Unsere eigene Arbeit mit Camden zeigt, dass die Regierung Starmer das derzeitige, auf dem gesellschaftlichen Wert basierende Beschaffungsmodell des Vereinigten Königreichs hinter sich lassen muss. Dieses Modell erlaubt es den Verantwortlichen für das Beschaffungswesen zwar, Faktoren jenseits des Preises zu berücksichtigen, doch diese Überlegungen haben nicht die oberste Priorität und finden eher am Rande und ad hoc statt.

Viertens gilt es für die Regierung, mit Unternehmen, Gewerkschaften, zivilgesellschaftlichen Organisationen und anderen Verwaltungsebenen partnerschaftlich zusammenzuarbeiten. Bei Missionen geht es nicht um einen Top-Down-Prozess, sondern um Anreize für Bottom-Up-Lösungen, die den lokalen Gegebenheiten und den Alltagssorgen der Menschen Rechnung tragen.

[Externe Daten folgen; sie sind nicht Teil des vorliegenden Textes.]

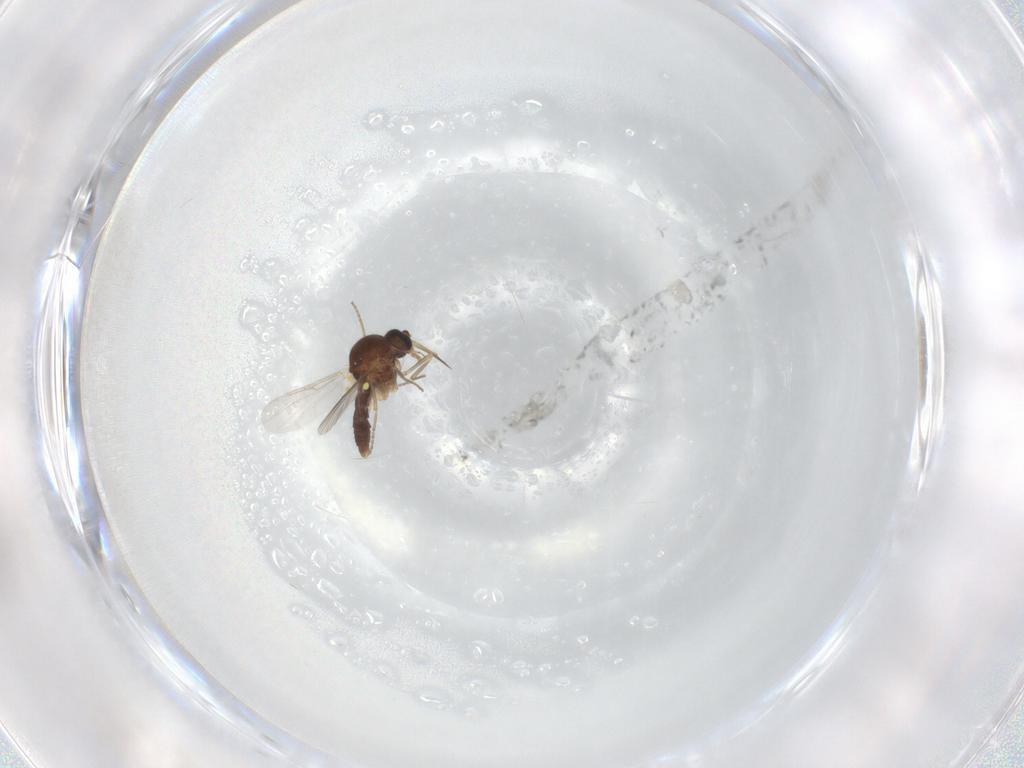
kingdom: Animalia
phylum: Arthropoda
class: Insecta
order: Diptera
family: Ceratopogonidae
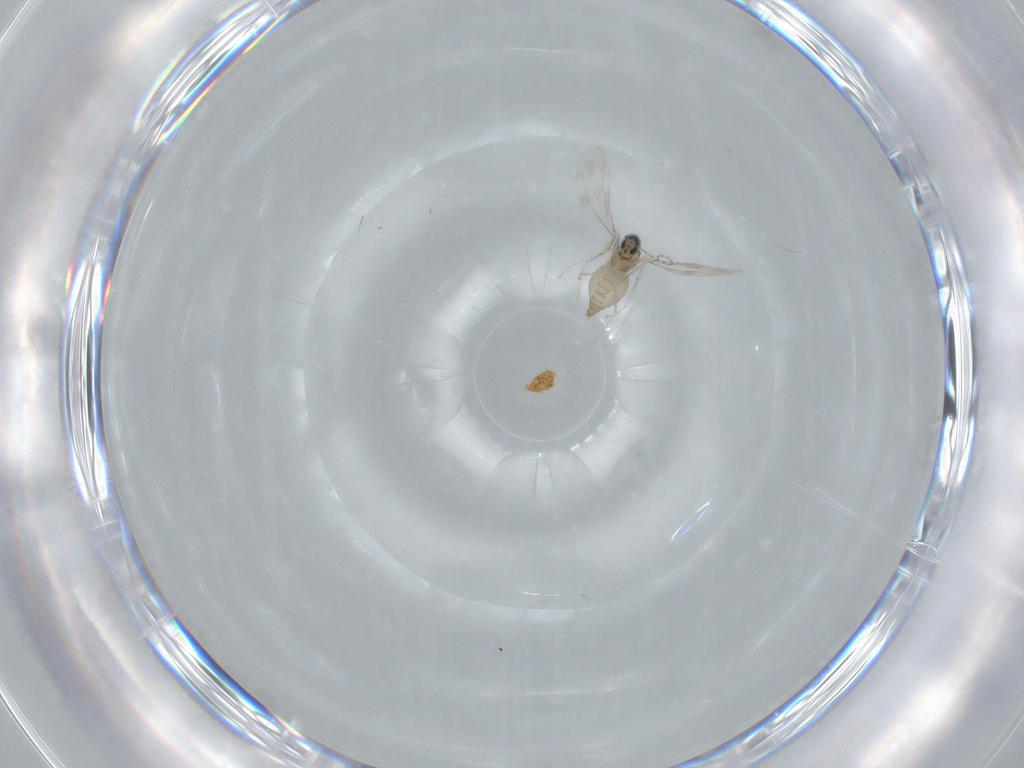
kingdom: Animalia
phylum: Arthropoda
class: Insecta
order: Diptera
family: Cecidomyiidae
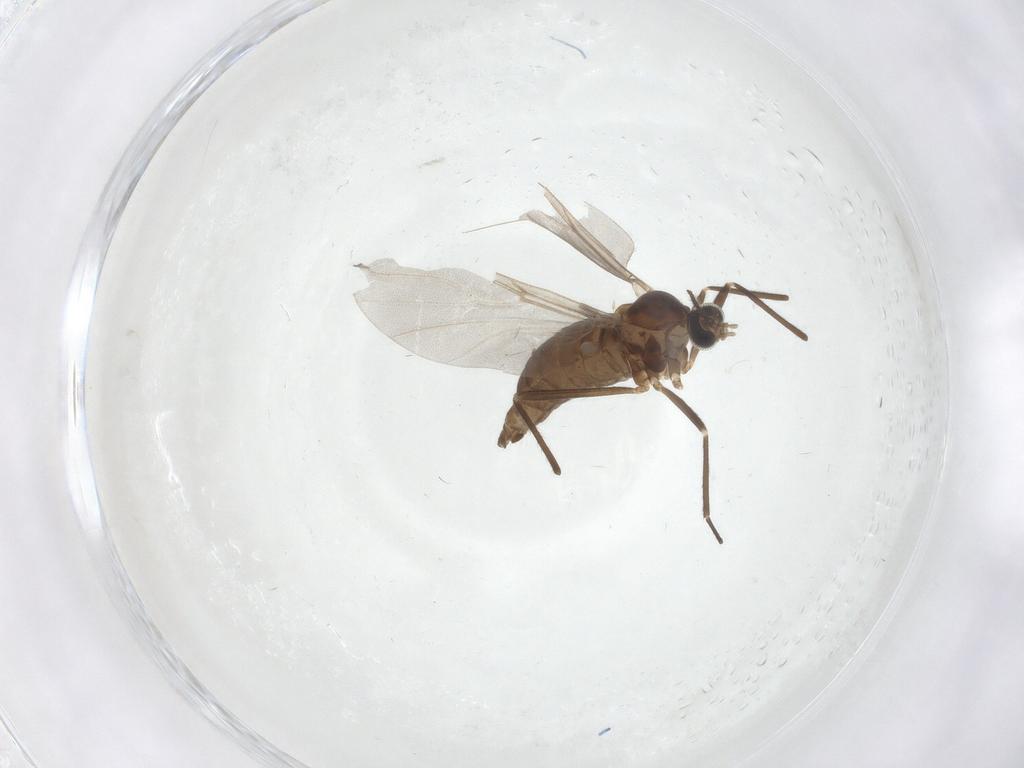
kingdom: Animalia
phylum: Arthropoda
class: Insecta
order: Diptera
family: Cecidomyiidae
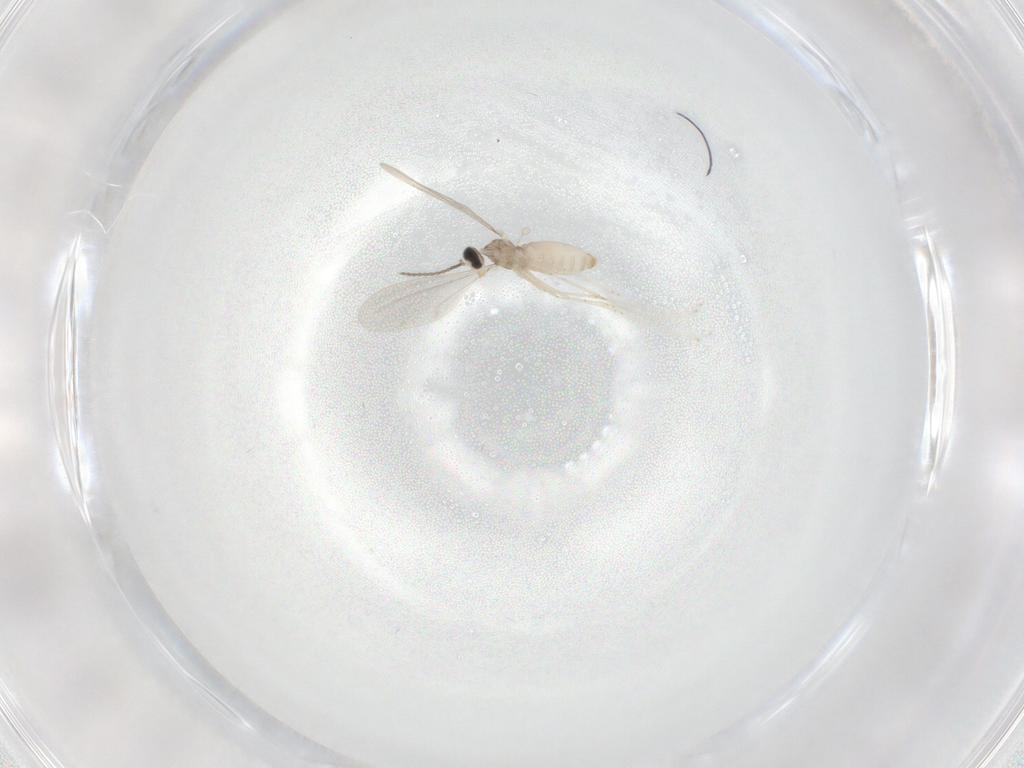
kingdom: Animalia
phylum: Arthropoda
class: Insecta
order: Diptera
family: Cecidomyiidae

Das übliche Verhältnis zwischen öffentlichem und privatem Sektor muss neu geregelt werden. Da die Industriestrategie der Regierung den Unternehmen beträchtliche Vorteile bringen wird, sollte der Zugang von der Übereinstimmung mit der Mission und der Maximierung des öffentlichen Nutzens abhängig gemacht werden - nicht nur vom privaten Profit. Dies ist vor allem im Vereinigten Königreich von Bedeutung, wo sich die Unternehmensinvestitionen auffallend niedrig präsentieren.

Die Aufgabe besteht darin, nicht mehr nur „unternehmensfreundlich“ aufzutreten, sondern für beide Seiten vorteilhafte Formen der Zusammenarbeit zu fordern. Der CHIPS and Science Act in den Vereinigten Staaten - ein Kernstück der US-Industriestrategie - knüpft beispielsweise Finanzierungen an die Bedingung, dass Unternehmen Aktienrückkäufe einschränken, in die Entwicklung der Arbeitskräfte investieren, faire Löhne und Kinderbetreuung für die Beschäftigten anbieten und sich zu Nachhaltigkeit und Gewinnbeteiligung verpflichten. Angesichts dieser Anforderungen haben die Unternehmen ihre diesbezüglichen Anstrengungen verstärkt.

Schließlich muss die Regierung dem kurzsichtigen Trend entgegentreten, staatliche Kapazitäten abzubauen und Kernfunktionen an große Beratungsfirmen auszulagern - also an gewinnorientierte Unternehmen, für die kein Anreiz besteht, ihren Kunden beim Lernprozess zu helfen. Diese Abhängigkeit hat die Fähigkeit der öffentlichen Einrichtungen, ambitionierte Missionen zu erfüllen, stark geschwächt.

Um den Kreislauf der chronischen Unterinvestition und der „Notlösungen“ im Vereinigten Königreich zu durchbrechen, bedarf es einer missionsorientierten Industriestrategie, die eine neue Richtung für das Wachstum vorgibt. Doch um dieser Strategie zum Erfolg zu verhelfen, muss die Regierung umgestaltet werden.